The Challenge

Sales and Marketing departments in large companies (and even not-so-large ones) often fail to communicate as effectively as they should. Marketing teams work on promotions and launch them without informing Sales, while Sales fail to give marketing insight into their pipeline. In the worst cases, this leads to mistrust between the teams and differing priorities.

The Social Business Advantage

An enterprise social network provides an environment where sales and marketing can exchange knowledge and details about their current projects. But it needs to be accompanied by a real desire to collaborate across departments. Marketing should give sales greater insight into work-in-progress, and actively solicit input from Sales. Sales should provide regular feedback on how the marketing messages are received by customers and prospects and on changes and additions to the library of marketing collateral.

Sales teams who are often out of the office are able to access the latest marketing material and contribute to the discussion of new material via mobile devices.

Example

Carol in the Marketing team has been tasked with improving the flow of information between the corporate marketing team in the US, and the sales teams in US, Europe and Asia. While the US team has usually kept up to date with the latest marketing messages because they work in the same office, the European and Asian teams have often continued using out-of-date material, and regularly complain about new promotions being launched on the global website which they knew nothing about.

To enable this she chooses to create two separate communities in the company social network. The first contains all published marketing material that is suitable for distribution to customers and prospects. In the past, this material had been stored in a shared folder on a file server. But it was often hard to be sure whether this was up to date, as many files were owned by people who had left the company. As this material is moved to the social network, Carol ensures that each file has a designated owner who is a current employee – someone who is responsible for ensuring the content is up to date, and who will respond to questions from sales about it.

The second community Carol creates is for marketing work-in-progress. Anything here is strictly for company internal discussion only as has not been fully reviewed. The sales team are invited to join this community so that they can keep up to date with what marketing are currently working on, and can contribute their opinion while promotions, datasheets, white papers and other documents are being created. Sales are reminded that nothing here can be used outside the company until it is moved into the first community.

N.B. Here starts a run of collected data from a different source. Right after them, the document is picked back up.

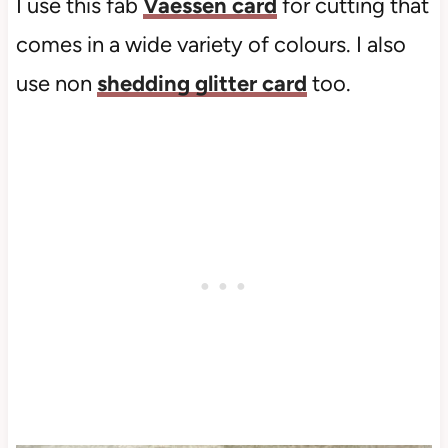
I use this fab
Vaessen card
for cutting that
comes in a wide variety of colours. I also
use non
shedding glitter card
too.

The leaders of the sales and marketing teams also agree that the private sales communities, where each regional sales team shares information about the deals it is currently working on, are opened up to allow marketing to join. Carol joins each of the regional communities and monitors them to gain a better understanding of Sales’ current challenges and how Marketing can help.

Make It Real

  • More than any of the other examples in this series so far, success in connecting sales and marketing is dependent on changes in behaviour. Establishing communities for exchange of knowledge will not succeed unless it is accompanied by a willingness to share. Managers of sales and marketing teams need to lead by example and actively encourage this willingness.
  • Make a clear distinction between “customer-ready” marketing content and “work in progress”. Marketing reluctance to share work-in-progress content often stems from previous incidents where Sales have failed to respect this.
  • Ensure that all customer-ready material has a designated owner, and files owned by employees who leave the company are reassigned.
  • Make sure the communication is two-way. Giving Marketing insight into current Sales activities is just as important as giving Sales information about planned Marketing initiatives.
  • There may be a temptation to create one big sales and marketing community, but this is not always the most effective approach as it can lead to everyone being deluged with more information than they need. It is better to create smaller working communities for each group, but allow the other sales and marketing teams to “drop in” and see what’s happening.
  • Don’t assume that just because the other teams have access to what you’re working on they will always know when to “drop in”. When a piece of work needs review or input, use tasks to draw the attention of the wider sales and marketing community to it.